Roque spent nearly three years behind bars. In May 1998, she managed to smuggle out a letter written on toilet paper; it described the terrible health conditions and relentless political indoctrination to which she and her co-defendants were subjected. Canada’s then-prime minister Jean Chrétien intervened personally with Castro for her release. So did Pope John Paul II. The dictator rebuffed them both. 

Not until May 2000 was Roque set free. Undaunted, she promptly resumed her human rights work.
Martha Beatriz Roque, 78, has championed human rights and democracy in Cuba for more than 30 years. (Photo: US State Department)
 
 
I had the honor of meeting Roque at her home in Havana in 2002. She welcomed me cheerfully to her meager apartment, saying she was glad of the chance to practice her English. She had been detained 17 times by the authorities, she told me, showing me the gouges on the door frame caused by the police the last time they had ransacked her house. “They took everything I could use to write,” she laughed. “Even my pencil. And every piece of paper.” 

She assumed she was under surveillance, she said as she handed me an espresso her assistant brought from the kitchen, but she wasn’t about to stop her work. She had already spent nearly three years in prison and she would go back if she had to. 

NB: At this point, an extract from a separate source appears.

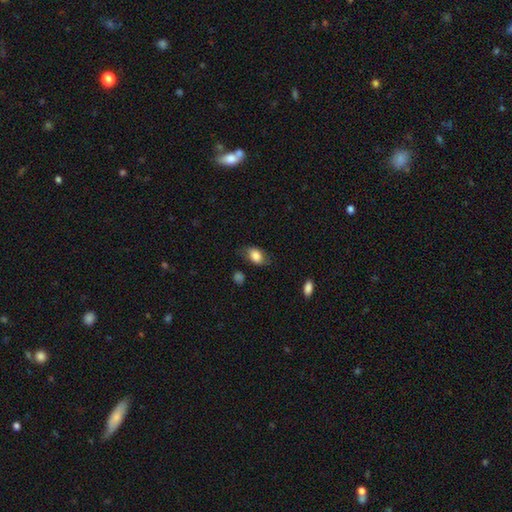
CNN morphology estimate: type=smooth (80%); roundness=in between (86%); merging=none (69%).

A year later, she had to. 

During the “Black Spring” crackdown the following year, Roque was once again arrested, tried, and convicted. Of the 75 dissidents, reformers, and pro-democracy advocates rounded up by Havana’s security agents, she was the only woman. For telling the truth about her country, she was sentenced to a staggering 20 years’ incarceration. She had been right about being under surveillance. The chief witness at her trial was an undercover security agent who had spied for more than a year on her every move: the assistant who had made us coffee. 
 

 
In prison, Roque grew extremely ill. Repeated bouts of vomiting and diarrhea caused her to lose 30 pounds; her health declined so precipitously that the government released her early. Indomitable as ever, she immediately threw herself back into the fight to liberate Cuba. 

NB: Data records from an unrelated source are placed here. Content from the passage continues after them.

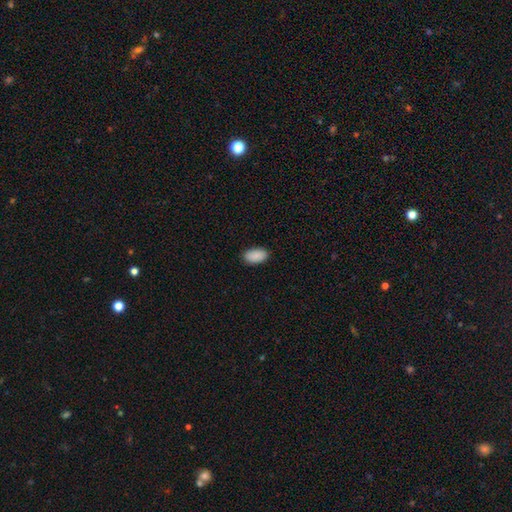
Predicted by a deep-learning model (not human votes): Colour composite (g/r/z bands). It shows a smooth galaxy with no disk features (90%) that is in between round and cigar-shaped (95%). Merging: none (88%).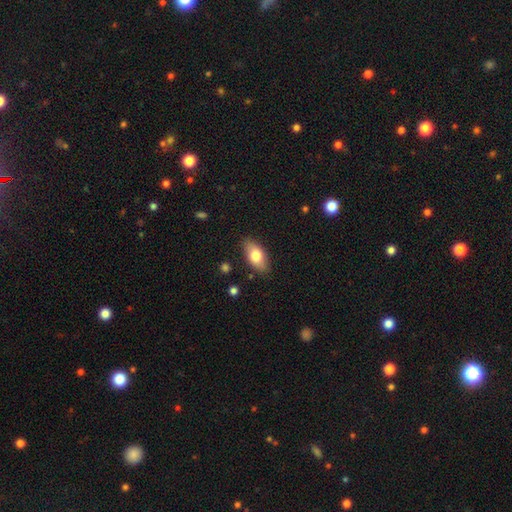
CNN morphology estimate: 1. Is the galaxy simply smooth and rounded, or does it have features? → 76% smooth, 18% featured or disk, 7% star or artifact.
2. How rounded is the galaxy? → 89% in between, 7% cigar-shaped, 4% round.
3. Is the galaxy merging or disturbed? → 85% none, 11% minor disturbance, 2% major disturbance, 1% merger.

Unlike countless other Cuban citizens who have fled for a better life in America and elsewhere, Roque will not consider going into exile. In announcing her International Women of Courage award, the State Department applauded Roque’s fierce refusal to knuckle under government pressure. She “continued to advocate for human rights,” it noted, “maintaining contact with political prisoners, documenting fraudulent court hearings, and providing material support to activists and their families.”   

In Cuba, as in all dictatorships, it is the dissenters who sustain hope and keep honor alive. The nation Roque loves still bleeds under its cruel communist oppressors. But those oppressors will not rule forever. One day, Cuba will be free. And then Cuban children will be taught the truth — that the Castro revolution brought evil and lies and suffering to the island, and that liberty and democracy eventually returned only because heroes like Martha Beatriz Roque refused to be cowed.